** begin PASSAGE SHOWN **

Saturday, April 11, 2009

David Douglass, a 19th Century chameleon

The essence of the river is to always move forward. Those who travel upon it must sometimes stop to rest, and then can only watch the water move along without them.

So, you think you have a tough life, do you?

David Bates Douglass was a lover of books, a soldier during the War of 1812, a teacher, an engineer and, as will be obvious here, an explorer. Later in life, he became a college president. He also was a chameleon, it seems to me. Here are some words from one of his journals, these particular entries written in the year 1820 while on an expedition over land and water in what 38 years later would become the State of Minnesota.

By David Bates Douglass

July 12 – Took leave of the St. Louis (river) about 6 this morning and commenced the ascent of the Savanna (river). The difficulties of this river we had been taught to anticipate as even greater than those of the St. Louis, on account of the shags (growths of weeds) which break the canoes unless the water be very high .... The ascent was rather tedious, pushing the canoes forward with poles through a continual series of narrow short turns, but nothing more. The breadth of the river for 12 miles averages 12 to 20 yards. Beyond this its banks lose their upland character and become more open, inclining to marsh. A few miles further they become decidedly so, insomuch that in some places the river is almost lost among the high grass, reeds and wild rice. The water is always, however, sufficiently deep. At half past one we reached the portage 25 miles by the river and discharged our canoes.

A mile below the place of discharge the river separates into two branches both of which take their rise in the tamarack swamps a few miles on each side; we took the northern one. This portage for the 3 first poses is considered very bad, and the Doctor and myself went forward to ascertain the fact. For almost the first time we verify the representation in all its awful particulars. Going two hundred yards from the creek we found ourselves in a desperate tamarack swamp as full of water as a sponge. The poles which had been laid were of little service. The canoe men had to spread beyond them and the single loads hurt their feet on the rough sharp points so much that they betook themselves of choice to the mud.

** end PASSAGE SHOWN **

Please rewrite the Douglass journal passage from "A mile below" through "to the mud.", changing "canoe men" to "boatmen".

** begin GIVEN DATA **

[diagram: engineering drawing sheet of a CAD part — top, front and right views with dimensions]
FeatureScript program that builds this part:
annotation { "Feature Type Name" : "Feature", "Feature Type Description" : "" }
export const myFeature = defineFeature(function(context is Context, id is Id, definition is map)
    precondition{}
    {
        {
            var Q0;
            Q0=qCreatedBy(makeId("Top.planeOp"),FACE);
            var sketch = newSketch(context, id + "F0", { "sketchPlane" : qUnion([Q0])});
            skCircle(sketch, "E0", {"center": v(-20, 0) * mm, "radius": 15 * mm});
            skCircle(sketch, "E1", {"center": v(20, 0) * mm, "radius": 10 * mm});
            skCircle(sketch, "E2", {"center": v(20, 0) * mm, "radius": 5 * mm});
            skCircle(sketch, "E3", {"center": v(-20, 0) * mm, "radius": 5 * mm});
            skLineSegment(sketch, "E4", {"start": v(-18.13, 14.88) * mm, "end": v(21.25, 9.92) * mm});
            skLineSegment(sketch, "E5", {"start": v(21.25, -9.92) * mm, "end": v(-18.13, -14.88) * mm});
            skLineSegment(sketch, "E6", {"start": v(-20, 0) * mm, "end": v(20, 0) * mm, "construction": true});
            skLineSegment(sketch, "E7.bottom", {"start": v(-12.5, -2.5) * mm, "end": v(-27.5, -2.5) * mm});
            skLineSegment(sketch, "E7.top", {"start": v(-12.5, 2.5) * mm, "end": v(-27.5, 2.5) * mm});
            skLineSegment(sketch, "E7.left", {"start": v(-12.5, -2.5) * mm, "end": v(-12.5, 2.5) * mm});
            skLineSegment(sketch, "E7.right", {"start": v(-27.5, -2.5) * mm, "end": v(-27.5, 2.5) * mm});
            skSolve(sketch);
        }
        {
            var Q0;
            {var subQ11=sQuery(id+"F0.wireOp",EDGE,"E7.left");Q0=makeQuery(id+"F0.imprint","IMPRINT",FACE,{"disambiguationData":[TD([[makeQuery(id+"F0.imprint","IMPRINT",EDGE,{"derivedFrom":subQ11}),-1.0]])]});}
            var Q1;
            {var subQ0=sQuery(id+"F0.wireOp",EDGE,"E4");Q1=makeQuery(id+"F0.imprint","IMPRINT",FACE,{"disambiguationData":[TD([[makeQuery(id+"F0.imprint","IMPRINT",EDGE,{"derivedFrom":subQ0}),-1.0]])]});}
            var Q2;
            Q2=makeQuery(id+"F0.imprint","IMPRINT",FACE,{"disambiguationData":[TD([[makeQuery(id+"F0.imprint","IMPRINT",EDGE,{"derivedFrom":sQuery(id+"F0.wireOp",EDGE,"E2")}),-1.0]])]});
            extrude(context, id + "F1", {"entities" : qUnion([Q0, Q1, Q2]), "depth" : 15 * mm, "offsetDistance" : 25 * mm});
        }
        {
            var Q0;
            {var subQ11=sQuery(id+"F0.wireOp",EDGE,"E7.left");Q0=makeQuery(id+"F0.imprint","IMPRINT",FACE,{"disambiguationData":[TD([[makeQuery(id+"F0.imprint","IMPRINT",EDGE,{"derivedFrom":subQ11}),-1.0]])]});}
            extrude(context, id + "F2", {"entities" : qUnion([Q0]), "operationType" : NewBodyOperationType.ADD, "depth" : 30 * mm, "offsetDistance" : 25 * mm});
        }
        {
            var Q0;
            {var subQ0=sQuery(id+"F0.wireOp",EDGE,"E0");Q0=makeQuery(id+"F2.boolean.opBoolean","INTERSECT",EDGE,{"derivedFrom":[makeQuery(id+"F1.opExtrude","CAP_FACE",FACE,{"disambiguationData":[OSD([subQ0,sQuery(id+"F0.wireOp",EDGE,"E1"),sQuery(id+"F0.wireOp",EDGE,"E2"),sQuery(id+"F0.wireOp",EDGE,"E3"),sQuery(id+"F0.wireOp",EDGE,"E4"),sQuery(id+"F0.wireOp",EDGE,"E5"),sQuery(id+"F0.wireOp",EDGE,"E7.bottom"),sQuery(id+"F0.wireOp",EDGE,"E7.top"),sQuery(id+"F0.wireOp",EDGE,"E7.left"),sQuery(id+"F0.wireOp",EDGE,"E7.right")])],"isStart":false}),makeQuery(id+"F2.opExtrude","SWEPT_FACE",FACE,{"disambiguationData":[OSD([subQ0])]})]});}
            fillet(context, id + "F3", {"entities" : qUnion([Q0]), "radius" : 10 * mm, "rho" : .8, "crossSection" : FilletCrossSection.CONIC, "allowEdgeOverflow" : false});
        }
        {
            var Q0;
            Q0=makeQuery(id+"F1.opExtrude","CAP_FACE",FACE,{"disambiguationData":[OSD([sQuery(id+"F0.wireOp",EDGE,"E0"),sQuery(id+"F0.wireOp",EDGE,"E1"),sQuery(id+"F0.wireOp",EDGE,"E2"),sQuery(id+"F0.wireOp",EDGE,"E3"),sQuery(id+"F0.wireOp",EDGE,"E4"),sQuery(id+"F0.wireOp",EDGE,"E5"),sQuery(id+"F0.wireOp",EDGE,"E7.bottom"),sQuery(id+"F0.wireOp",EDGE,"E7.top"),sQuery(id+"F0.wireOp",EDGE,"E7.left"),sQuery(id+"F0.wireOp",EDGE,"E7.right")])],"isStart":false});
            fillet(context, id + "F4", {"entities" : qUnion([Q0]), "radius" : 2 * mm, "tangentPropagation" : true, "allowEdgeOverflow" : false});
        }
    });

** end GIVEN DATA **

▶ _RESPONSE FOR THIS EXERCISE_
A mile below the place of discharge the river separates into two branches both of which take their rise in the tamarack swamps a few miles on each side; we took the northern one. This portage for the 3 first poses is considered very bad, and the Doctor and myself went forward to ascertain the fact. For almost the first time we verify the representation in all its awful particulars. Going two hundred yards from the creek we found ourselves in a desperate tamarack swamp as full of water as a sponge. The poles which had been laid were of little service. The boatmen had to spread beyond them and the single loads hurt their feet on the rough sharp points so much that they betook themselves of choice to the mud.